I know tskit currently provides some visualization tools that show a given tree graphically. I think I’m thinking of something a little different. I’d maybe like to see a visualization tool that is more just about the times and relationships of individuals, nodes, and samples, without worrying about the particular tree structures that connect them through time. This representation would let me see things like:

I’m imagining a depiction that is a sort of summary of the entire tree sequence, rather than a picture of a specific tree. The y-axis would be time, with the more distant past at the top I suppose (that’s what would be intuitive to me, anyway). The x-axis is meaningless and used only for visual separation of elements; ideally x positions would be chosen to minimize the number of line crossings in the drawn graph, but that’s a frill. Each node would be shown as a small dot, and each individual would be a (gray) circle that encloses two dots (for diploids); nodes that do not have a recorded individual associated with them would be shown as standalone dots not enclosed by a “individual circle”. Lines would connect a later-time dot to an earlier-time dot if any portion of the genome was inherited from that earlier-time dot (without passing through an intervening dot), so it would be more of a directed graph than a tree, and would represent an overlay of all of the tree sequences onto a single diagram. Samples would be shown as red dots, while non-samples ancestral to the sample would be black dots, and nodes not ancestral to the sample would be white dots. I’ve attached a sort of mock-up of how I imagine a model like Jean’s (a SLiM haploid clonal model – i.e., diploids where every second genome is empty and has no ancestral connections – with occasional horizontal gene transfer) would look before and after recapitation; I don’t know that it makes any actual sense as a diagram of a real tree sequence, but it illustrates what I mean, I hope. Possibly the lines of the graph could be colored to show something useful, too – perhaps the weighting of that line across all of the tree sequences (how common of a path of inheritance it is for the sample), or perhaps how many mutations occurred along all of the tree-sequences branches represented by it, or something of that sort (perhaps things like this could be options chosen by the user).
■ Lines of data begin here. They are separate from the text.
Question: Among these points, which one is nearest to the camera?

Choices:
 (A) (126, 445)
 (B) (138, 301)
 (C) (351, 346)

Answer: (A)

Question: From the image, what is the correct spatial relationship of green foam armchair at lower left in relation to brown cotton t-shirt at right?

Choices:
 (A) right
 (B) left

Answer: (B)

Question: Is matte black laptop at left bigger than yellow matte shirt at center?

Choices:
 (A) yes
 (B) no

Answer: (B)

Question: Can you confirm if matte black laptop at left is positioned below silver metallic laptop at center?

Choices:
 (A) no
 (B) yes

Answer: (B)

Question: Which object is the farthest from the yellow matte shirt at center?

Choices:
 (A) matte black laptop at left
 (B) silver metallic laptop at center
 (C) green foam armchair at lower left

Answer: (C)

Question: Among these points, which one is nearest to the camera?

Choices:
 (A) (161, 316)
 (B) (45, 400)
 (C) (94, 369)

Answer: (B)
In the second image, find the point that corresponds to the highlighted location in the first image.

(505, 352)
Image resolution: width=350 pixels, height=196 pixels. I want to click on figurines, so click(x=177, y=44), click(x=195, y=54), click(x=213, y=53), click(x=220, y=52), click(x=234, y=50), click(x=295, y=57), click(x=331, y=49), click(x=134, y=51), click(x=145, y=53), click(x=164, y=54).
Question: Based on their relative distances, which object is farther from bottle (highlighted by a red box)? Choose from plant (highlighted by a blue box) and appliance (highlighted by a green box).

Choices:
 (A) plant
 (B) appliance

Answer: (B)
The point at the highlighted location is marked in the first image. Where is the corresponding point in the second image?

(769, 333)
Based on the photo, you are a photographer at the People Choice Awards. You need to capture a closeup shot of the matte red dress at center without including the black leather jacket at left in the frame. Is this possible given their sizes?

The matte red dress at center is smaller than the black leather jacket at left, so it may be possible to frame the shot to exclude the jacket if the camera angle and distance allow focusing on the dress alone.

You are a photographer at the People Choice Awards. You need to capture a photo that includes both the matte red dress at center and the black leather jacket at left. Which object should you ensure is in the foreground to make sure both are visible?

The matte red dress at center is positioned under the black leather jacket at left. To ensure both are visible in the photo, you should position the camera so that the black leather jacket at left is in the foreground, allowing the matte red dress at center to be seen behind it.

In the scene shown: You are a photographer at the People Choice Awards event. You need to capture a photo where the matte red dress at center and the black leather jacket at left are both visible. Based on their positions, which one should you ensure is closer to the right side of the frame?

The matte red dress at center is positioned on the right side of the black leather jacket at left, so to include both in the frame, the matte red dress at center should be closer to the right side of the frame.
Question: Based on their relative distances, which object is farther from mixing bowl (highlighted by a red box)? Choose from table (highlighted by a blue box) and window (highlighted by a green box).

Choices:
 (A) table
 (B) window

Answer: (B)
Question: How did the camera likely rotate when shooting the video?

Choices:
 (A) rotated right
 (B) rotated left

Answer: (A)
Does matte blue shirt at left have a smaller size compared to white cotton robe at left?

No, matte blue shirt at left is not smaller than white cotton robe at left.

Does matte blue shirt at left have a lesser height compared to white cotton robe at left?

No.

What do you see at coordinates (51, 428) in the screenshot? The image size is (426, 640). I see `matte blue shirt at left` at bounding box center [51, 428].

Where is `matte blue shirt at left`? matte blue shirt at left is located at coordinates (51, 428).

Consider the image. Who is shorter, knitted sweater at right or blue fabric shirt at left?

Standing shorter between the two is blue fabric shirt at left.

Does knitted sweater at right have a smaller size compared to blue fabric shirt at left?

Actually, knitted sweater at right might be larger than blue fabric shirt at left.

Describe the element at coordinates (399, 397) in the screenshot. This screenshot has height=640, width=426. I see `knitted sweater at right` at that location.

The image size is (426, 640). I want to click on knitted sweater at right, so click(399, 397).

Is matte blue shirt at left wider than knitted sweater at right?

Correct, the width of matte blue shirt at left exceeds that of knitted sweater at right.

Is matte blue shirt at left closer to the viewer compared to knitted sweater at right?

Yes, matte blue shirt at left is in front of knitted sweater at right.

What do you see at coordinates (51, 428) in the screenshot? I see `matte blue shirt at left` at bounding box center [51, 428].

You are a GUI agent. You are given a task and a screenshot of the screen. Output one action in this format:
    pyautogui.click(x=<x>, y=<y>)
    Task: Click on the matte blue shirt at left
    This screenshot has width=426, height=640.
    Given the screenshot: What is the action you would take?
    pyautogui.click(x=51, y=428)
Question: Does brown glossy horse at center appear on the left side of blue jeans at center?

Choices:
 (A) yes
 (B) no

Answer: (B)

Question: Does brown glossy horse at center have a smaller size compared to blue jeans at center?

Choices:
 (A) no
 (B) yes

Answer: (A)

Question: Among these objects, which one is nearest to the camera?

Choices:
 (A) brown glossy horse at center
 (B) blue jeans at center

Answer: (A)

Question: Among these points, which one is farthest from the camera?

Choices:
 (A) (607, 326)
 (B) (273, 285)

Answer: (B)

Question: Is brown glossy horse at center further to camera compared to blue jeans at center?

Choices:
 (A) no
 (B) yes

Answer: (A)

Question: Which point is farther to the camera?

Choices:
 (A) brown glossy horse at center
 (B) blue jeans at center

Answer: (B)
With a visualization tool like this, I could write a python script that would read in a .trees file from SLiM, recapitate, change the sample in some way, simplify, overlay mutations, etc., and I could call the visualization function at each step of the process to confirm that things look the way I intend them to look. I think this would help me immensely, since I am a very visual thinker, and I bet many users would love it.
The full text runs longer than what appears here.